Published on: April 21, 2010by Kate McMahon
Drama. Matters of “life and death.” Tears. Cheers. An impassioned aspiring hero. An acid-tongued nemesis. And Alice, the feisty cafeteria lady, defending her breakfast pizza.
Welcome to “Jamie Oliver’s Food Revolution,” a hit on TV and the impetus for articulate, heartfelt discussion in online communities about food, health and future of our nation’s children.
The six-part series stars Oliver, the chummy Brit of “Naked Chef” fame and one-man marketing marvel, taking his “revolution” to Huntington, West Virginia, which has been cited as one of the most obese and unhealthiest cities in America.
The reality show, which premiered in March, airs its final episode this Friday on ABC at 9 pm ET. Though panned by many mainstream TV critics, “Revolution” has consistently won its Friday night ratings slot and is a huge success with women ages 18-to-34.

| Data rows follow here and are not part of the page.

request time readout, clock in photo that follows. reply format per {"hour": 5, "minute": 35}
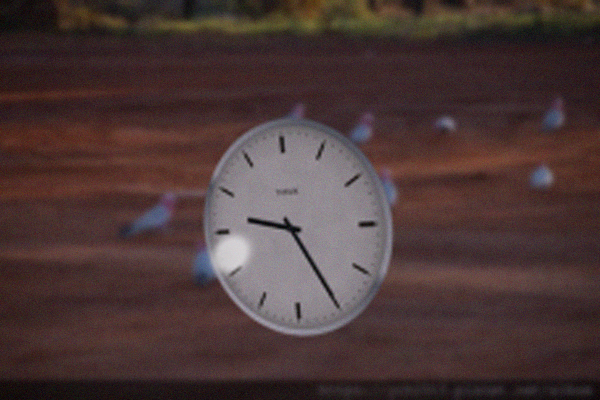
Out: {"hour": 9, "minute": 25}
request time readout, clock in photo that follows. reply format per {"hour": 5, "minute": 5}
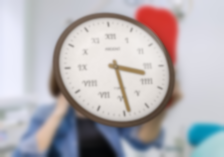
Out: {"hour": 3, "minute": 29}
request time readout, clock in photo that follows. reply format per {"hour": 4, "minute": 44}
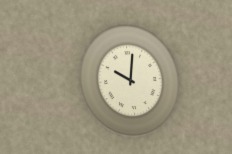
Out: {"hour": 10, "minute": 2}
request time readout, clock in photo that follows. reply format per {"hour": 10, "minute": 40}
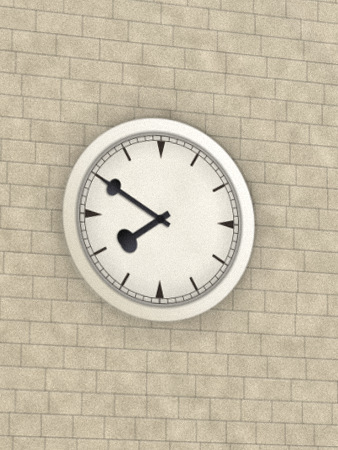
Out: {"hour": 7, "minute": 50}
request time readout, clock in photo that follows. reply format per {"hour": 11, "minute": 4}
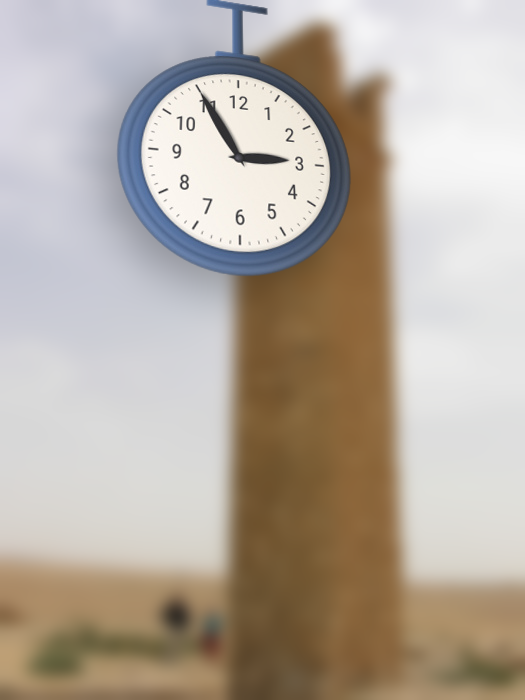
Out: {"hour": 2, "minute": 55}
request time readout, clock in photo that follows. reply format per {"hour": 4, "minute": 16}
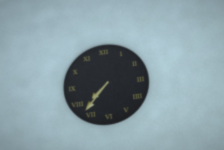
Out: {"hour": 7, "minute": 37}
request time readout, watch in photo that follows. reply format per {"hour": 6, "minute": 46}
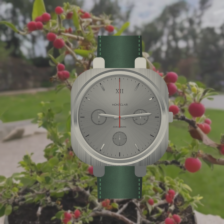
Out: {"hour": 9, "minute": 14}
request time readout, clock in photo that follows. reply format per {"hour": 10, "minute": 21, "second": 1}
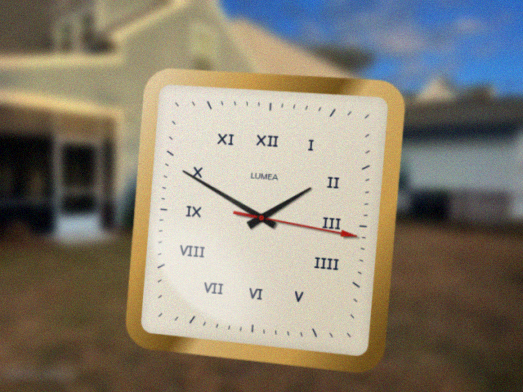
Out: {"hour": 1, "minute": 49, "second": 16}
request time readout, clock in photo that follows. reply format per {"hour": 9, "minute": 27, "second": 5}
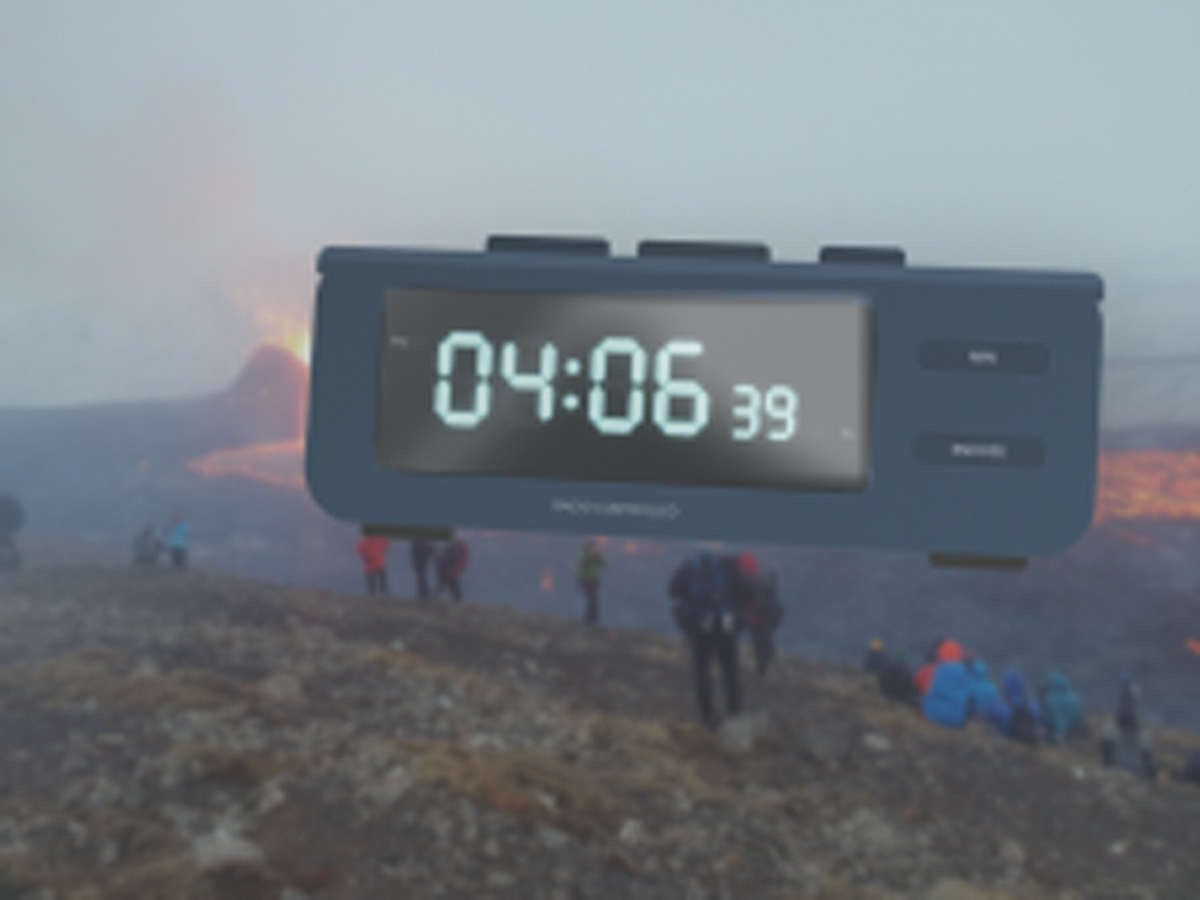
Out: {"hour": 4, "minute": 6, "second": 39}
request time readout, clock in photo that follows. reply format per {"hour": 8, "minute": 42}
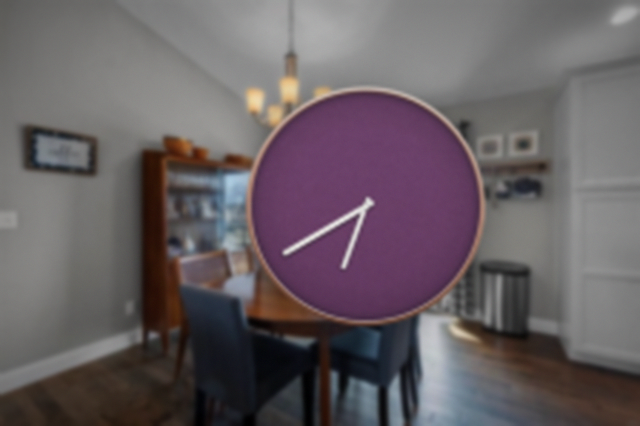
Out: {"hour": 6, "minute": 40}
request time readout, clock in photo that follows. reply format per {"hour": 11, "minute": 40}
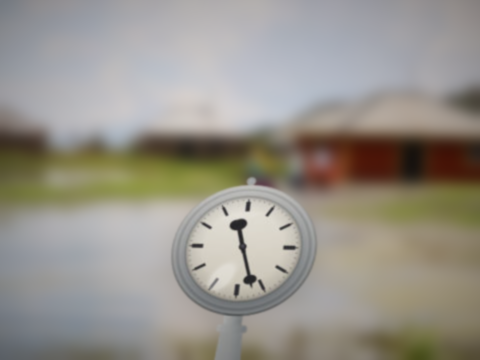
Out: {"hour": 11, "minute": 27}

Not surprising, since the tousle-haired, 34-year-old Oliver oozes charm while preaching the importance of changing the way America eats, and more specifically, feeds its schoolchildren.

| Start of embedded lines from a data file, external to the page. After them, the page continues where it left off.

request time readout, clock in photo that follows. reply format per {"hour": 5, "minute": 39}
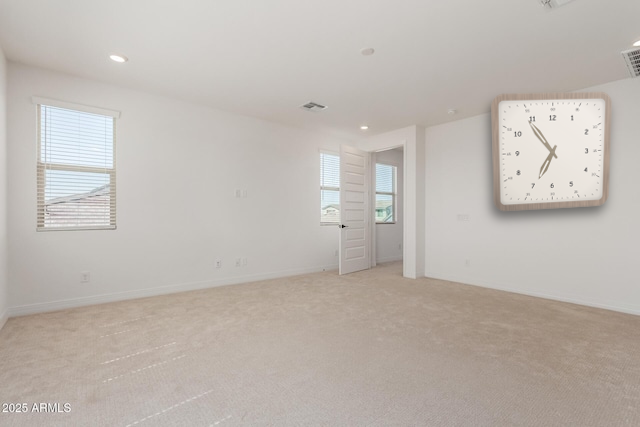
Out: {"hour": 6, "minute": 54}
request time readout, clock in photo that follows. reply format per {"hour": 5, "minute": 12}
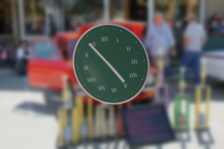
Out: {"hour": 4, "minute": 54}
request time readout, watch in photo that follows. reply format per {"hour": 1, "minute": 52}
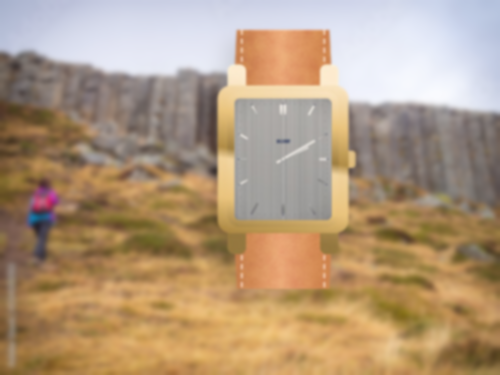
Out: {"hour": 2, "minute": 10}
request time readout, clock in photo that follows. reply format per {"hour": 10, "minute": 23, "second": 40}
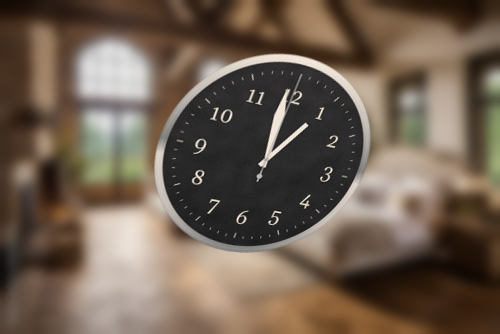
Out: {"hour": 12, "minute": 59, "second": 0}
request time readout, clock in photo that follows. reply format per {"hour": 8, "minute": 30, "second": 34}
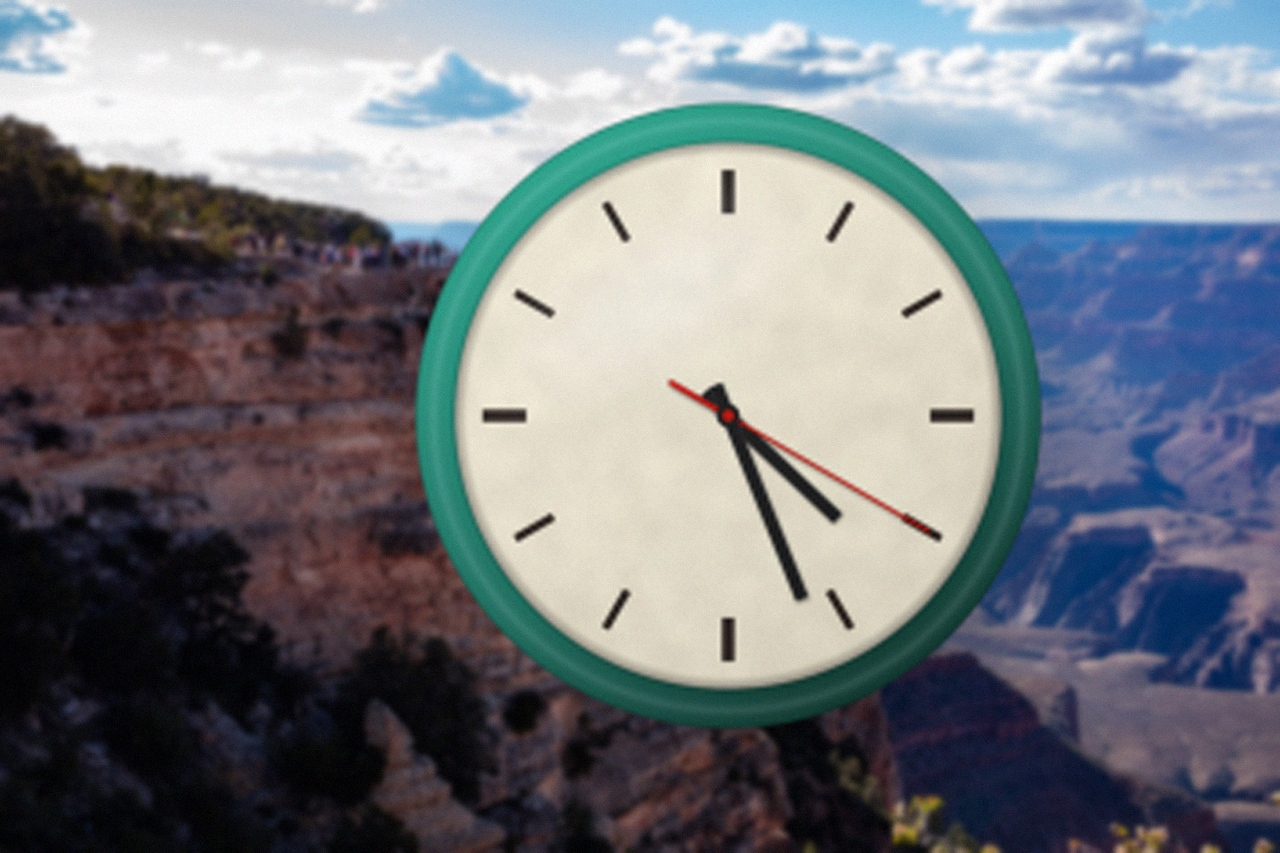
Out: {"hour": 4, "minute": 26, "second": 20}
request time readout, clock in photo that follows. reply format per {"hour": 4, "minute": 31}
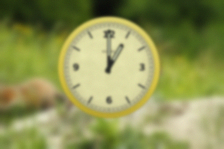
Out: {"hour": 1, "minute": 0}
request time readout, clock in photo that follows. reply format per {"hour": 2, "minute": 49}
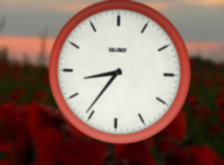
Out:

"The time is right for people to rediscover the sense of pride, satisfaction and fun you can get from cooking for the people you love,” says Oliver. Okay, who is going to argue that?
Well, the combative local talk radio host, DJ Rod, for starters. “We don’t want to sit around and eat lettuce all day. Who made you king?” he says, kicking off a public feud. And the public school food service staff, hindered by budgetary constraints and bureaucracy, doubts his pledge that the kids will give up french fries and greasy foods for healthy alternatives. Oliver clearly meets his match with Alice, the quintessential cafeteria lady.

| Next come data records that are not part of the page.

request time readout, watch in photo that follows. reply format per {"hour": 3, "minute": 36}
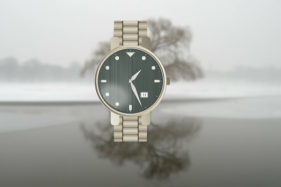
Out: {"hour": 1, "minute": 26}
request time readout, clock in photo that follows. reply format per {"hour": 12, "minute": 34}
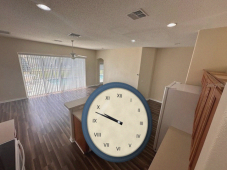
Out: {"hour": 9, "minute": 48}
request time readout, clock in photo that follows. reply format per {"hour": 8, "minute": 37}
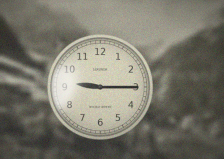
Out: {"hour": 9, "minute": 15}
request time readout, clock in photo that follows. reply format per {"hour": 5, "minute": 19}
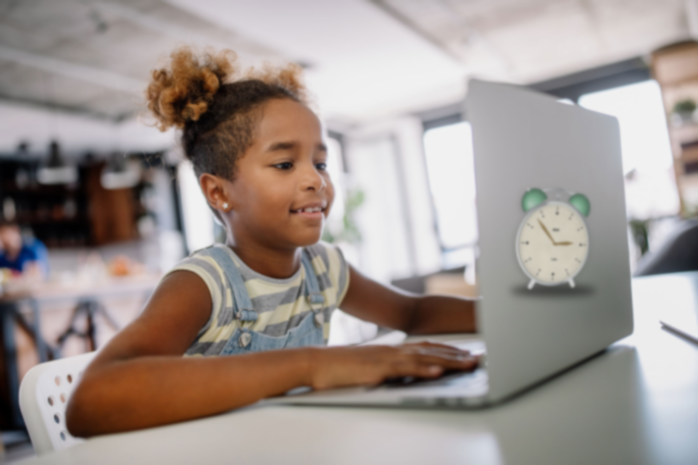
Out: {"hour": 2, "minute": 53}
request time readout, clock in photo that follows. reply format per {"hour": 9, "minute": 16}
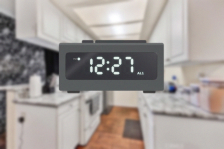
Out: {"hour": 12, "minute": 27}
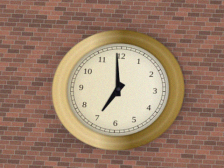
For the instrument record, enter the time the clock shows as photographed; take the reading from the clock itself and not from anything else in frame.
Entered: 6:59
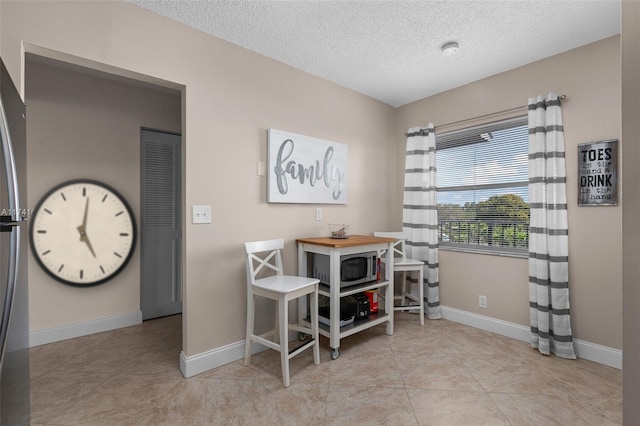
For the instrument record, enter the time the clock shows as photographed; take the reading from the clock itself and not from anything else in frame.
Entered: 5:01
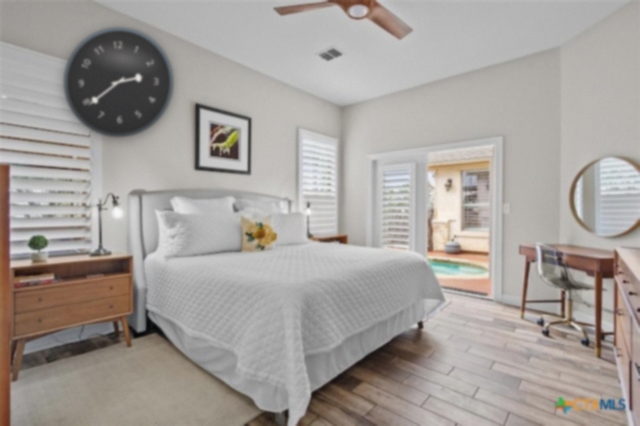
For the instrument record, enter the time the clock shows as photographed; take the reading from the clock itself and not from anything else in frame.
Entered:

And there are the kids – elementary school students unable to identify an array of fresh vegetables, including a tomato -- and high schoolers struggling with devastating weight and health issues. The perfect ingredients for a reality show.
In addition to ratings, “Revolution” has generated dialogue and interest all over the internet, and is a prime example of social networking making a product/show/cause even stronger. Oliver, of course, has a sophisticated website, which includes links to the show and a petition saying America’s kids deserve better food and health prospects. Almost 400,000 people have signed it online. He has links to recipes, health information and online dialogues. On Facebook, there is one page devoted to Oliver’s kitchen in Huntington where locals are learning to cook. In addition, a fan has started a separated Facebook page supporting the “revolution,” and it has almost 91,000 fans. For quick hits, more than 418,000 people follow Oliver on Twitter.
In all of these forums, true concern about food, children’s health and the health of our nation, resonate. There are more genuine posts, and fewer complaints, than any blogs or chat sites I have read. Clearly, Jamie Oliver has reached his audience, and has created a meaningful dialogue with them.
Which bring us to the finale on Friday. The ABC promotions say “Jamie's accomplishments in Huntington begin to unravel when he leaves the city; with the media hounding him, Jamie returns to Huntington for his most-powerful demonstration yet.”
We’ll be watching and will report on the outcome of this revolution.